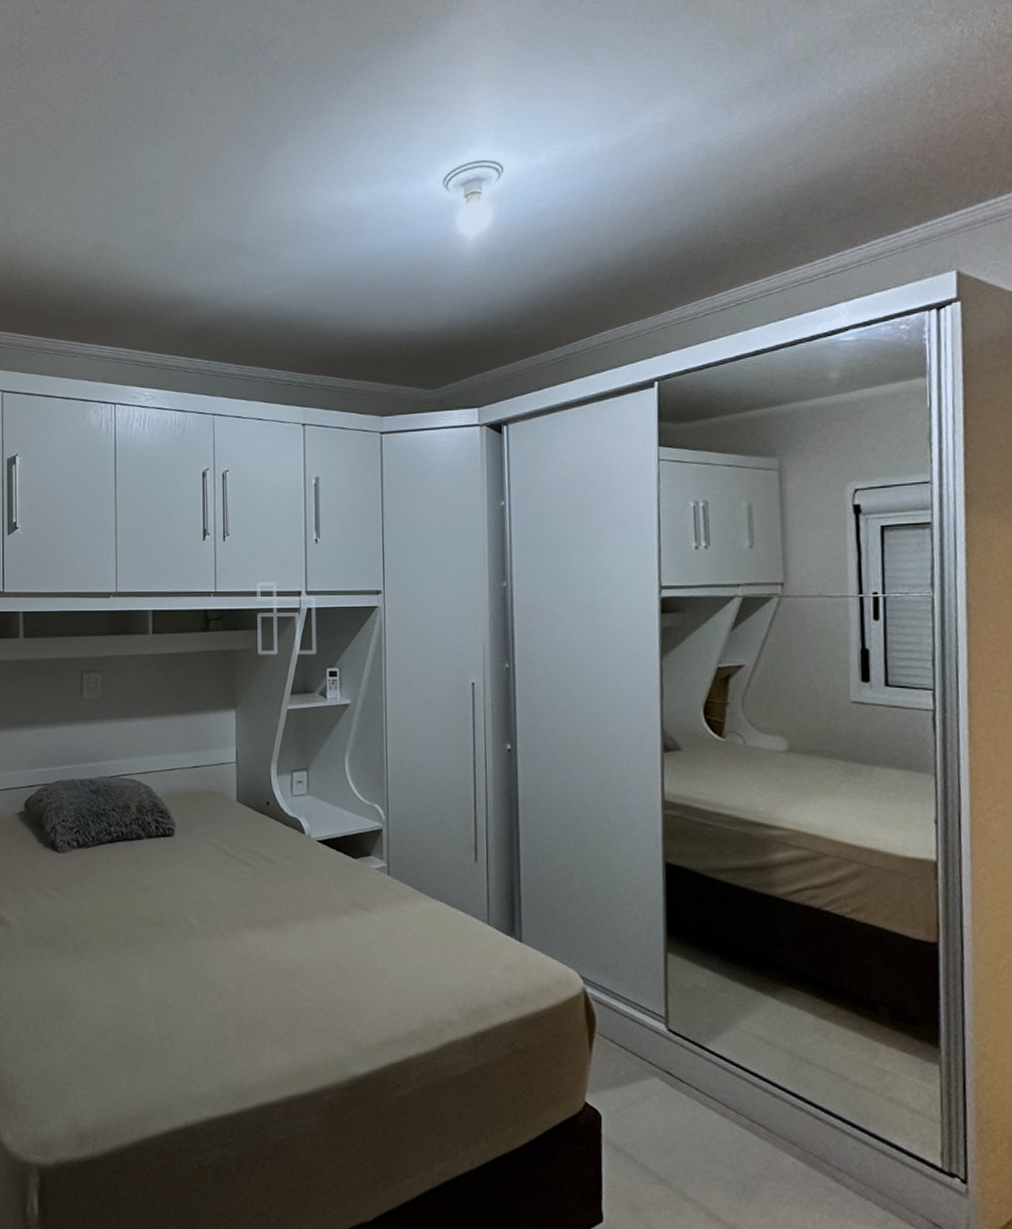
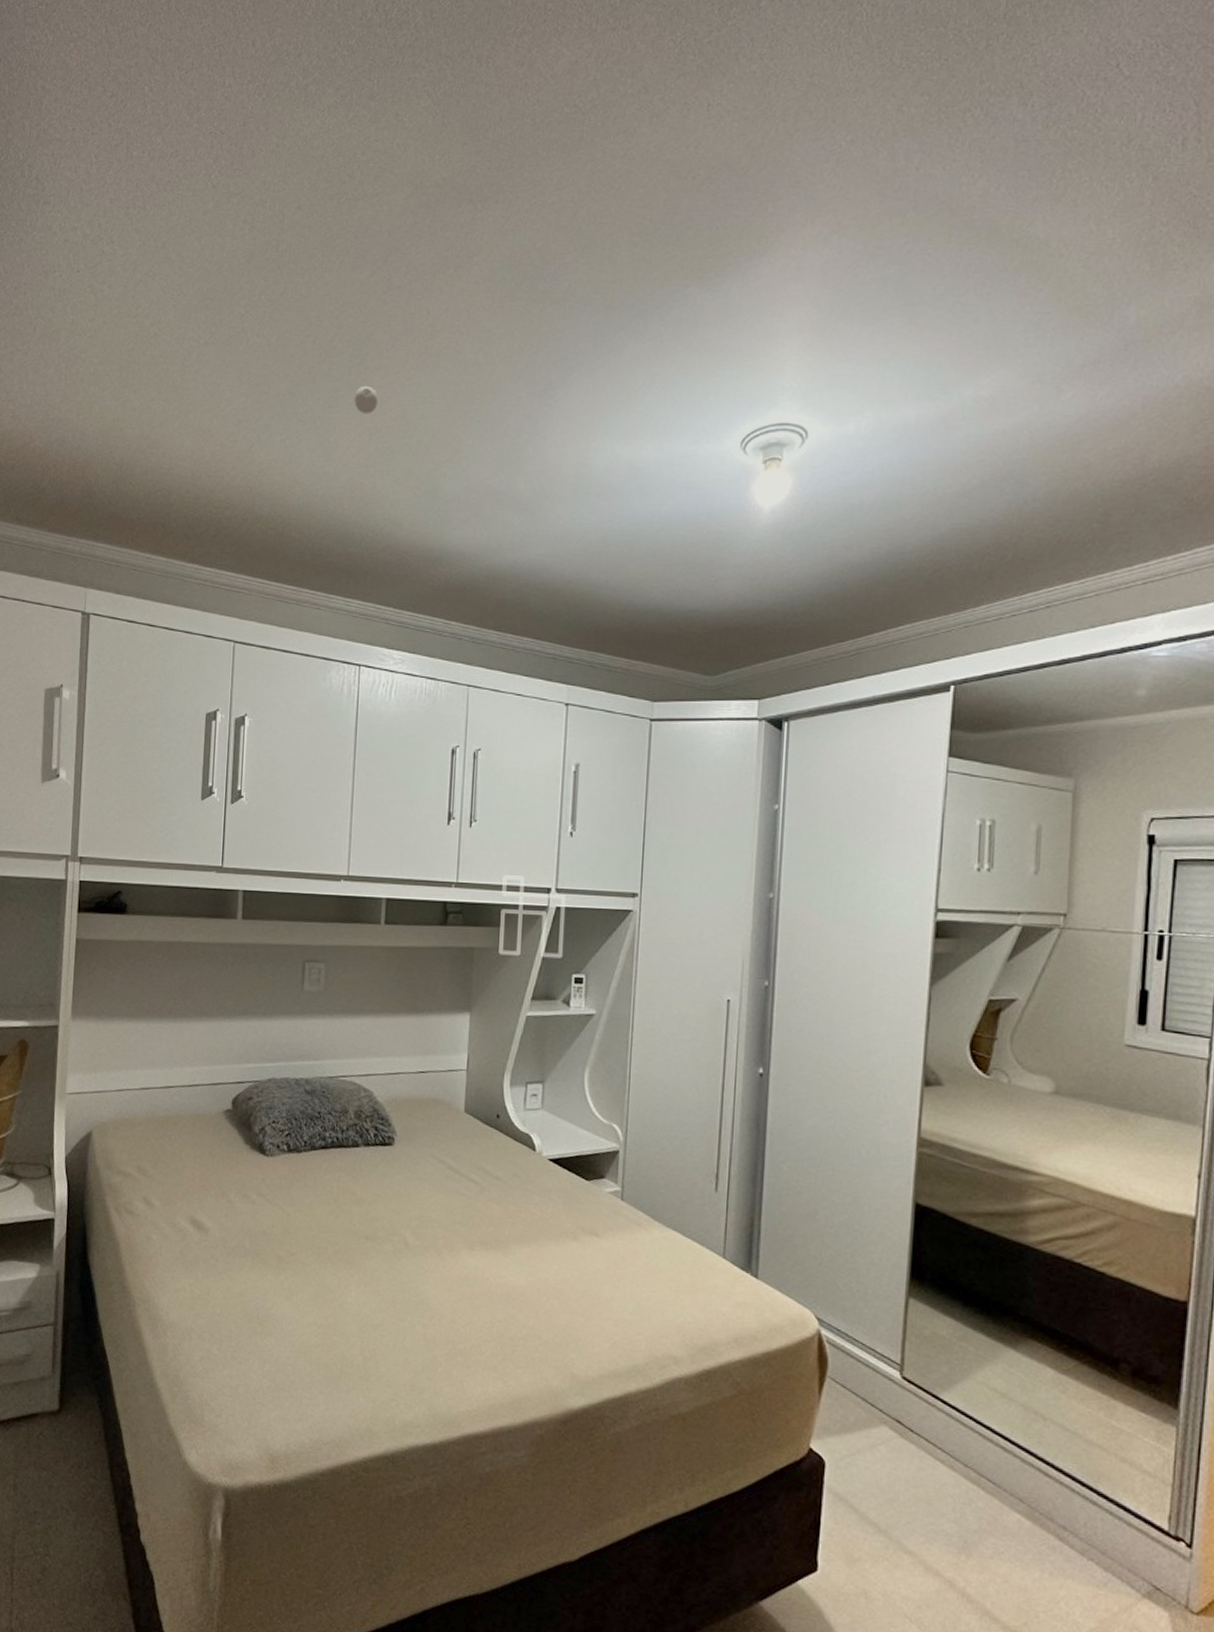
eyeball: none [95,160,117,184] -> present [354,386,379,414]

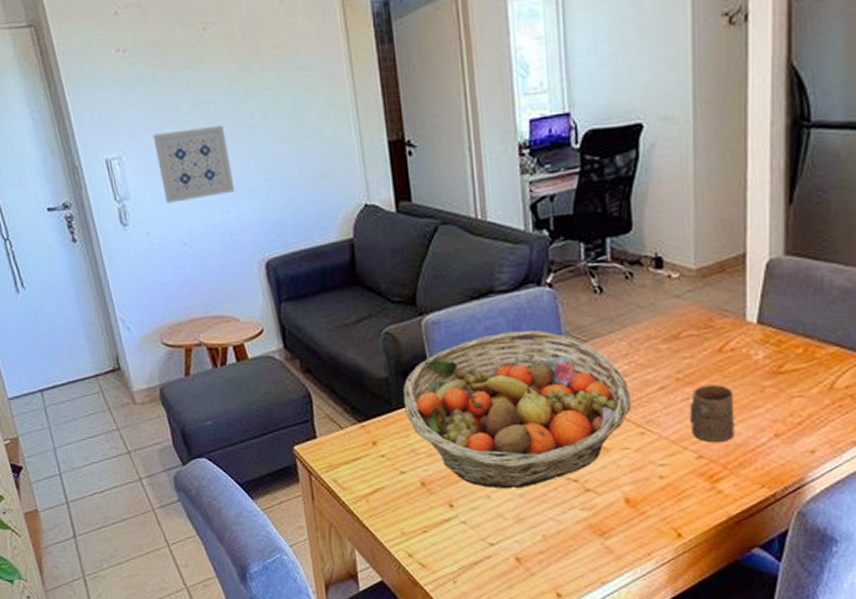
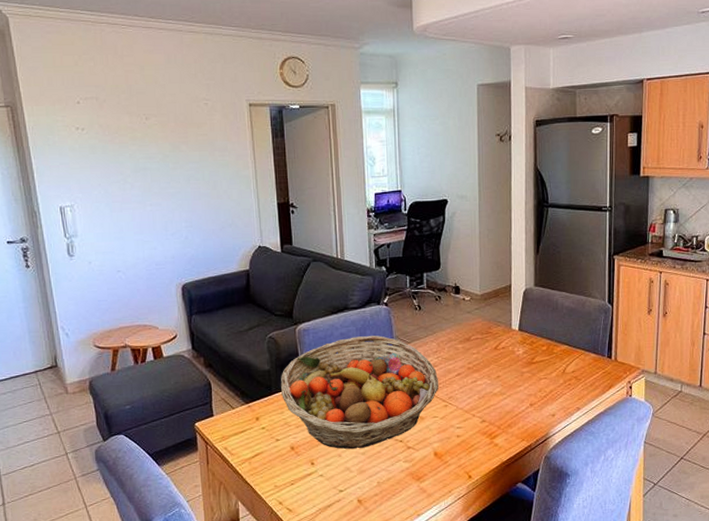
wall art: present [153,125,235,203] -> none [100,186,162,241]
cup: present [689,385,735,443] -> none [476,371,505,411]

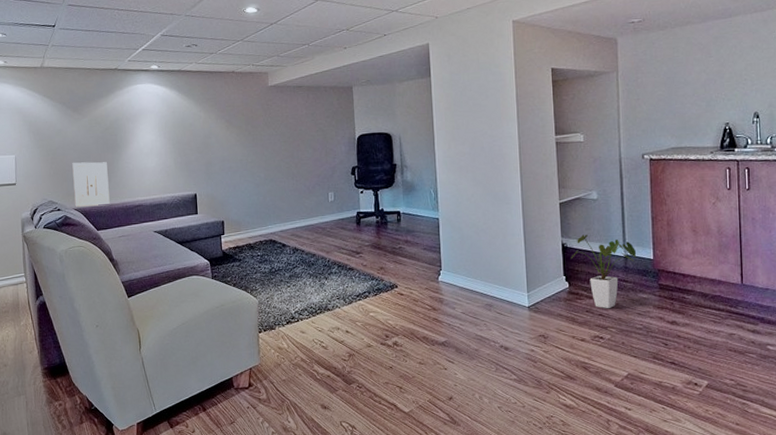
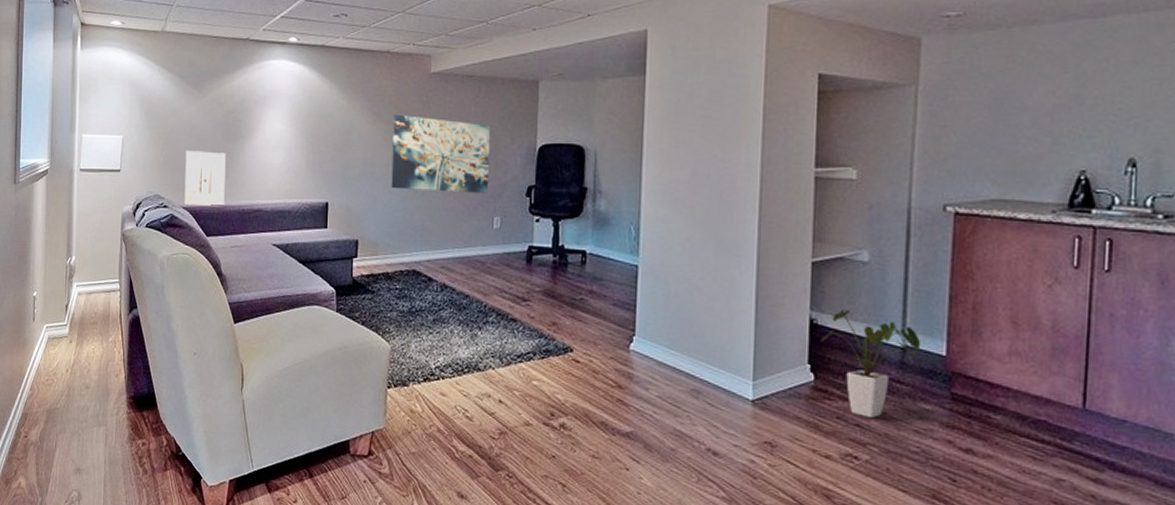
wall art: none [242,120,323,179] -> present [391,114,491,193]

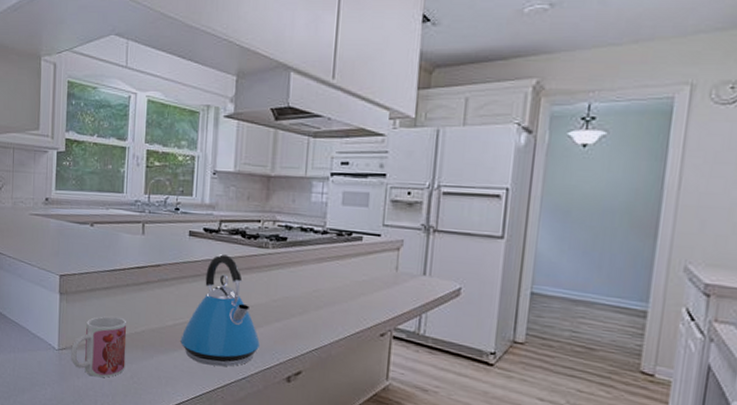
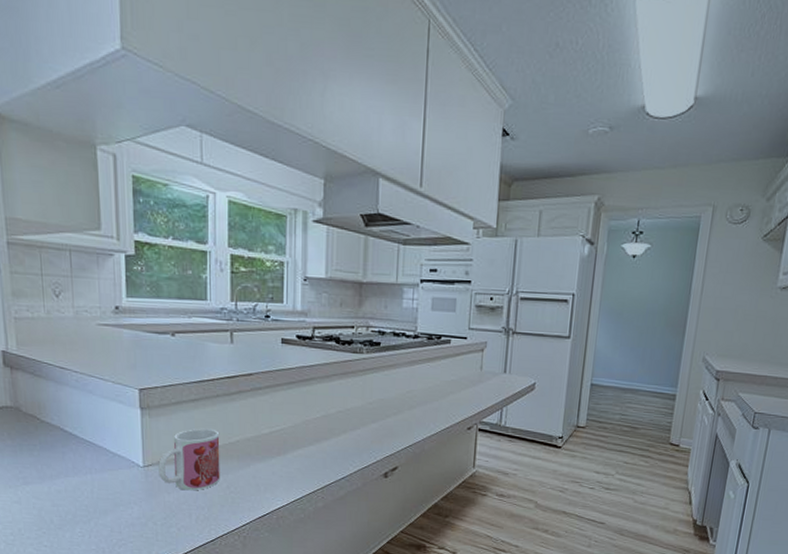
kettle: present [180,254,260,367] -> none [278,361,357,469]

★ ★ ★ ★ ★

### Action item
Give the total number of lines in the entries that contain the word "wall", with no other words.

### Output below
2